Page text
BEGIN

SFC’s Head of Enforcement gave a speech at a regulatory summit regarding its strategic approaches in enforcement.  (Click: speech).

SFC is partnering with other enforcement agencies (ICAC, the police) in targeting “nefarious networks”. These groups of highly organized people (controlling listed companies, licensed dealers, money lenders, financial advisory services and placing agents) enrich themselves at the expense of investors.

Methods used include “share warehousing”, use of nominees to disguise actual voting control, sale of assets with extreme pricing, usually coupled with some form of “market manipulation”.

SFC also issued a circular to intermediaries, reminding them of the improper use of “nominees and share warehousing arrangements” to facilitate market and corporate misconduct. Intermediaries should be mindful of “red flags”, make proper enquiries with clients, and report promptly to SFC where needed. (Click: circular to intermediaries).

In the meanwhile, SFC introduced online forms via its website to make it easier for the public to report (i) suspected corporate fraud and market misconduct, and (ii) information about key suspects SFC is trying to locate. (Click: press release; “Reporting corporate fraud/market misconduct” webpage; “Have you seen these people” webpage)

What you should know:

  • “Traditional” approach to enforcement
    — Focus: Corporate fraud
    — Aim: complete investigations of around 100 more entities by year-end
    — Aim: legal proceedings against 60 companies and individuals by 1H 2019
    Deterrent message: since 2017, doubled the number of directors removed/ banned for fraud/ misfeasance/ breaches under the Securities and Futures Ordinance
  • “Non-traditional” approach to enforcement
    “Front-loaded” approach
    “Nefarious networks”

END

Material provided

BEGIN

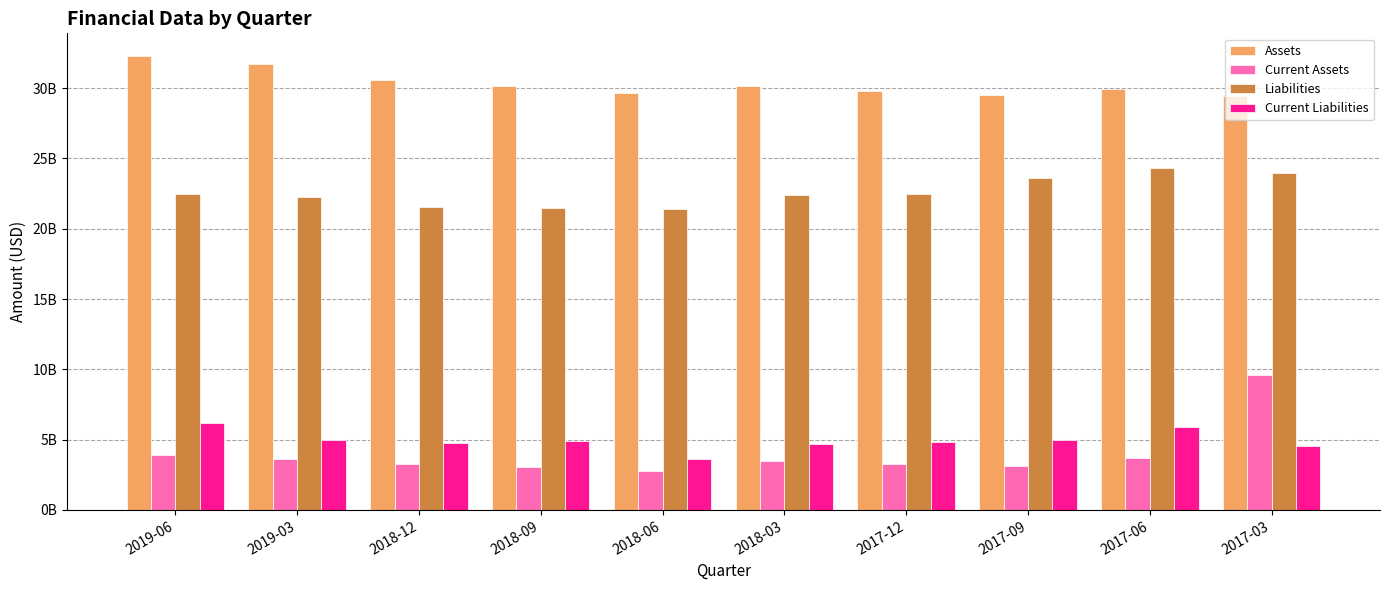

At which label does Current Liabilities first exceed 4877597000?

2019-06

END
BEGIN

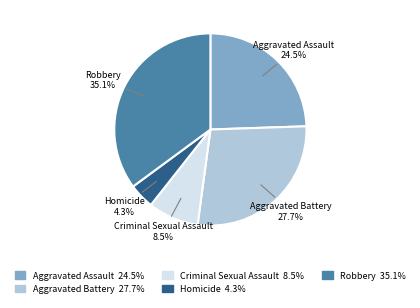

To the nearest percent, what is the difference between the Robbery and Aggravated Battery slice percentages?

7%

END

What you need to do
Please mark each statement yes or no according to the SFC summary, and quote the words of the summary that decide it.
1. The SFC is working with the ICAC and the police to target "nefarious networks."
2. The SFC's circular on nominees and share warehousing was addressed to listed companies.
3. The SFC aims to bring legal proceedings against 100 companies and individuals by 1H 2019.
The rows come from a separate source and are unrelated to the SFC summary.

Written answer
1. Yes: "SFC is partnering with other enforcement agencies (ICAC, the police) in targeting “nefarious networks”"
2. No: "SFC also issued a circular to intermediaries"
3. No: "Aim: legal proceedings against 60 companies and individuals by 1H 2019"